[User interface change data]
------------------------------------------------------------------------
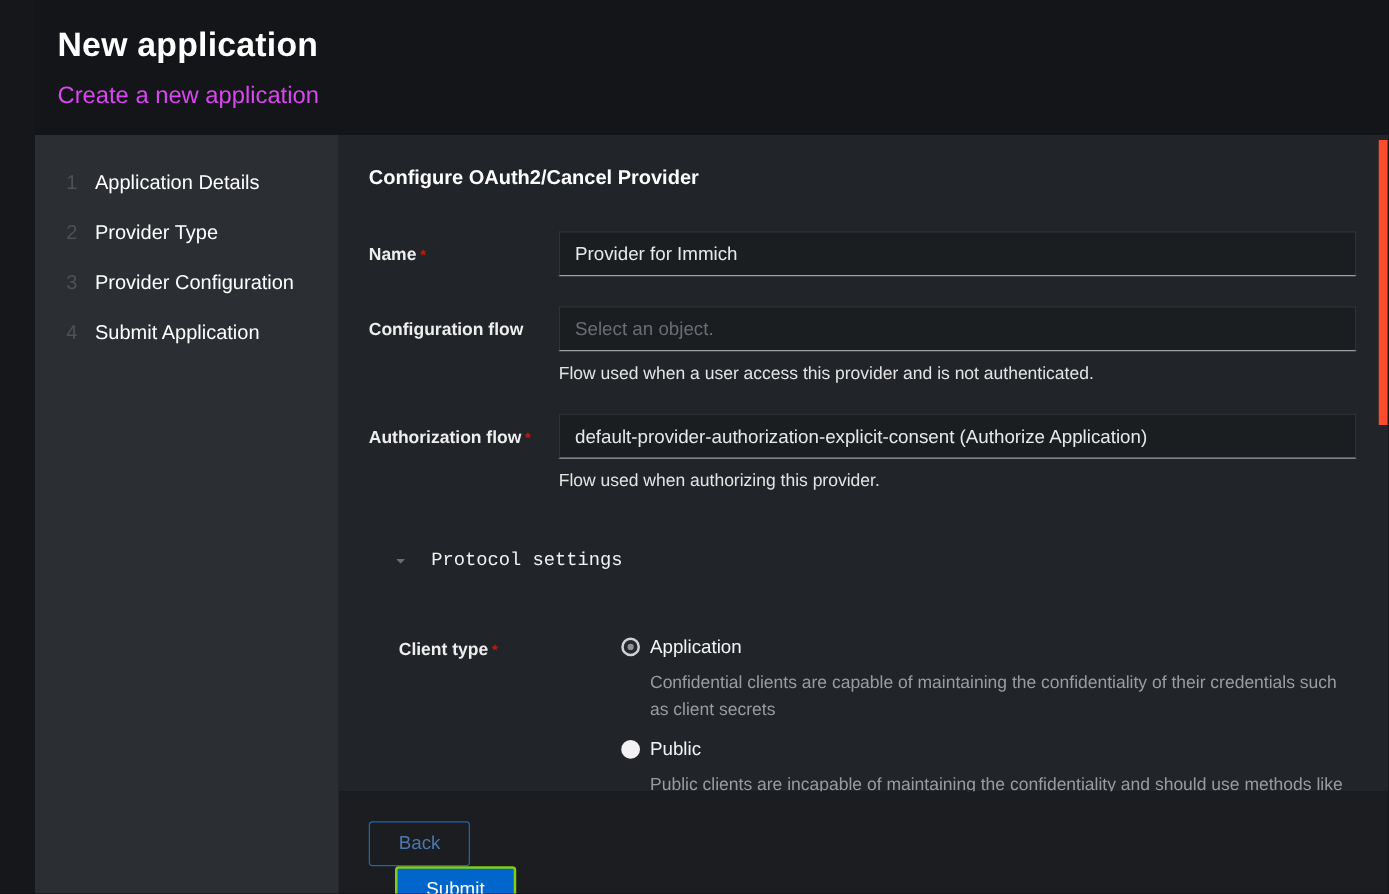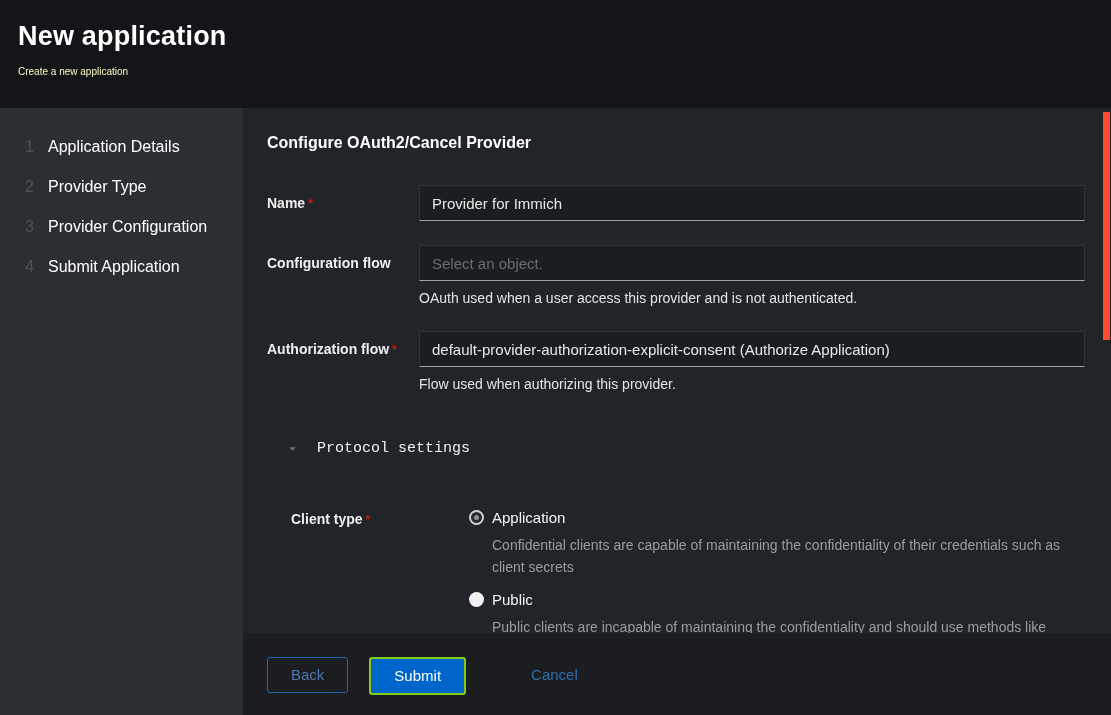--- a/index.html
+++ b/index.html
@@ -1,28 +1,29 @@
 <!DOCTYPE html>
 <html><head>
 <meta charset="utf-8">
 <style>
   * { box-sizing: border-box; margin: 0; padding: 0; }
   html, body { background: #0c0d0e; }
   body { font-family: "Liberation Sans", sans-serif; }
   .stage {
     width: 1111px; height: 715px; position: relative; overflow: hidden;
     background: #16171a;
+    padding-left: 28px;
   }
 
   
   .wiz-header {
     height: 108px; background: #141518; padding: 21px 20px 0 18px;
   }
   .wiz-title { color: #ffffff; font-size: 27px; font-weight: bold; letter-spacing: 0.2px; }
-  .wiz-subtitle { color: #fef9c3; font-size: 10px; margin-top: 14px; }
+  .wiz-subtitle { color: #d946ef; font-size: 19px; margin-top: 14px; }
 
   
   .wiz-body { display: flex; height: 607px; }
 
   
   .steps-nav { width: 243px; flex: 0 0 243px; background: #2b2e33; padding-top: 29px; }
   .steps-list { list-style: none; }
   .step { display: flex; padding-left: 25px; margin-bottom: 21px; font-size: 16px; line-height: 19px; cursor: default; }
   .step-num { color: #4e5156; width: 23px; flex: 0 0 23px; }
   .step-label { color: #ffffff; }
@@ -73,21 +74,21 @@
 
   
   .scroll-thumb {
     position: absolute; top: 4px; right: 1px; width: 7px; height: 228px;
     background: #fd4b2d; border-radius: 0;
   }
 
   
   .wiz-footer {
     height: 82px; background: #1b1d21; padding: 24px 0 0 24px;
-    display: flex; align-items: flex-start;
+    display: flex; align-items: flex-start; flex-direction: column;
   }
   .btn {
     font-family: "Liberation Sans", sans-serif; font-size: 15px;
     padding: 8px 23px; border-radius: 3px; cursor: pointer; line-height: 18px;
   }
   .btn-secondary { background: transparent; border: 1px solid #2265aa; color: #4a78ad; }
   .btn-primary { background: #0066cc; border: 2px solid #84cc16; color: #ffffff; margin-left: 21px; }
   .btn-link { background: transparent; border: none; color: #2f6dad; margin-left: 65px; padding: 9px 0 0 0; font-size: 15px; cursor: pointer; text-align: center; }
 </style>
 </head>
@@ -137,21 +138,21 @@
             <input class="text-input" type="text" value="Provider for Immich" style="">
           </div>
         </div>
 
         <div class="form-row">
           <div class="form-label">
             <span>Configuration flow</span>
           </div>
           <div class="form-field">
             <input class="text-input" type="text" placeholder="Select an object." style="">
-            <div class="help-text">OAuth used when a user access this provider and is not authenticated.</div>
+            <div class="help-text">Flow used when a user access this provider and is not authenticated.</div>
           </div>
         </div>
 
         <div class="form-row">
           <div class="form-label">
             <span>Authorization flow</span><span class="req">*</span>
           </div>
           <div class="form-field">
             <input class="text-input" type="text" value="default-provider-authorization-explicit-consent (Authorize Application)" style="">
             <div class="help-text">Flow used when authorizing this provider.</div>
------------------------------------------------------------------------
- **Exercise**
Out of the records above, pick each line that contains the string "align".

- **Written response**
-    display: flex; align-items: flex-start;
+    display: flex; align-items: flex-start; flex-direction: column;
   .btn-link { background: transparent; border: none; color: #2f6dad; margin-left: 65px; padding: 9px 0 0 0; font-size: 15px; cursor: pointer; text-align: center; }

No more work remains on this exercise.